→ PROBLEM DETAILS: Format every line of the following entries as a JSON list of strings, one string per line, and leave out blank lines.

◆ ◆ ◆ ◆ ◆

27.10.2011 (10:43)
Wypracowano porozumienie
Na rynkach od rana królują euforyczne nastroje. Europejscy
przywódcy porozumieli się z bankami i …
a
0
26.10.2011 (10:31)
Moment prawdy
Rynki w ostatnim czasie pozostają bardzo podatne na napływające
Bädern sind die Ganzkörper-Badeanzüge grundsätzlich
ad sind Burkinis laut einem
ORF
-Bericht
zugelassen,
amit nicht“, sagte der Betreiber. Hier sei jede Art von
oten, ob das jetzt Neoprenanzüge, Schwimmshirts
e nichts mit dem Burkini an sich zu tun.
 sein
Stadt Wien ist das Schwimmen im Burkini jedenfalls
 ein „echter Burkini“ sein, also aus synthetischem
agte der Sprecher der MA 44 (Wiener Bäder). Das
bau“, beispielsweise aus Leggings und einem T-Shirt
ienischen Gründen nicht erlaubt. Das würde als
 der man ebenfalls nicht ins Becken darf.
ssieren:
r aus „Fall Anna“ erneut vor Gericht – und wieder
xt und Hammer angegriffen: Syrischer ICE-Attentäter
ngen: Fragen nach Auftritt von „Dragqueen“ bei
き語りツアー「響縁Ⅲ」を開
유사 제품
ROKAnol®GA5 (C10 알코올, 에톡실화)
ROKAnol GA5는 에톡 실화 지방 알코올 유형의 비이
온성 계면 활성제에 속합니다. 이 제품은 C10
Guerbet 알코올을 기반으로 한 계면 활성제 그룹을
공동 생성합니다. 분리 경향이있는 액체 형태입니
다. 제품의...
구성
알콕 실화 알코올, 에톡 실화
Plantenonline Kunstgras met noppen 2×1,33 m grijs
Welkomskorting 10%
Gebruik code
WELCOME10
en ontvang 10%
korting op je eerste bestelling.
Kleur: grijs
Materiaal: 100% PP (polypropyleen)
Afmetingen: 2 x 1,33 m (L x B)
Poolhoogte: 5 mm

◆ ◆ ◆ ◆ ◆

→ RESULT BELOW:
[
  "27.10.2011 (10:43)",
  "Wypracowano porozumienie",
  "Na rynkach od rana królują euforyczne nastroje. Europejscy",
  "przywódcy porozumieli się z bankami i …",
  "a",
  "0",
  "26.10.2011 (10:31)",
  "Moment prawdy",
  "Rynki w ostatnim czasie pozostają bardzo podatne na napływające",
  "Bädern sind die Ganzkörper-Badeanzüge grundsätzlich",
  "ad sind Burkinis laut einem",
  "ORF",
  "-Bericht",
  "zugelassen,",
  "amit nicht“, sagte der Betreiber. Hier sei jede Art von",
  "oten, ob das jetzt Neoprenanzüge, Schwimmshirts",
  "e nichts mit dem Burkini an sich zu tun.",
  " sein",
  "Stadt Wien ist das Schwimmen im Burkini jedenfalls",
  " ein „echter Burkini“ sein, also aus synthetischem",
  "agte der Sprecher der MA 44 (Wiener Bäder). Das",
  "bau“, beispielsweise aus Leggings und einem T-Shirt",
  "ienischen Gründen nicht erlaubt. Das würde als",
  " der man ebenfalls nicht ins Becken darf.",
  "ssieren:",
  "r aus „Fall Anna“ erneut vor Gericht – und wieder",
  "xt und Hammer angegriffen: Syrischer ICE-Attentäter",
  "ngen: Fragen nach Auftritt von „Dragqueen“ bei",
  "き語りツアー「響縁Ⅲ」を開",
  "유사 제품",
  "ROKAnol®GA5 (C10 알코올, 에톡실화)",
  "ROKAnol GA5는 에톡 실화 지방 알코올 유형의 비이",
  "온성 계면 활성제에 속합니다. 이 제품은 C10",
  "Guerbet 알코올을 기반으로 한 계면 활성제 그룹을",
  "공동 생성합니다. 분리 경향이있는 액체 형태입니",
  "다. 제품의...",
  "구성",
  "알콕 실화 알코올, 에톡 실화",
  "Plantenonline Kunstgras met noppen 2×1,33 m grijs",
  "Welkomskorting 10%",
  "Gebruik code",
  "WELCOME10",
  "en ontvang 10%",
  "korting op je eerste bestelling.",
  "Kleur: grijs",
  "Materiaal: 100% PP (polypropyleen)",
  "Afmetingen: 2 x 1,33 m (L x B)",
  "Poolhoogte: 5 mm"
]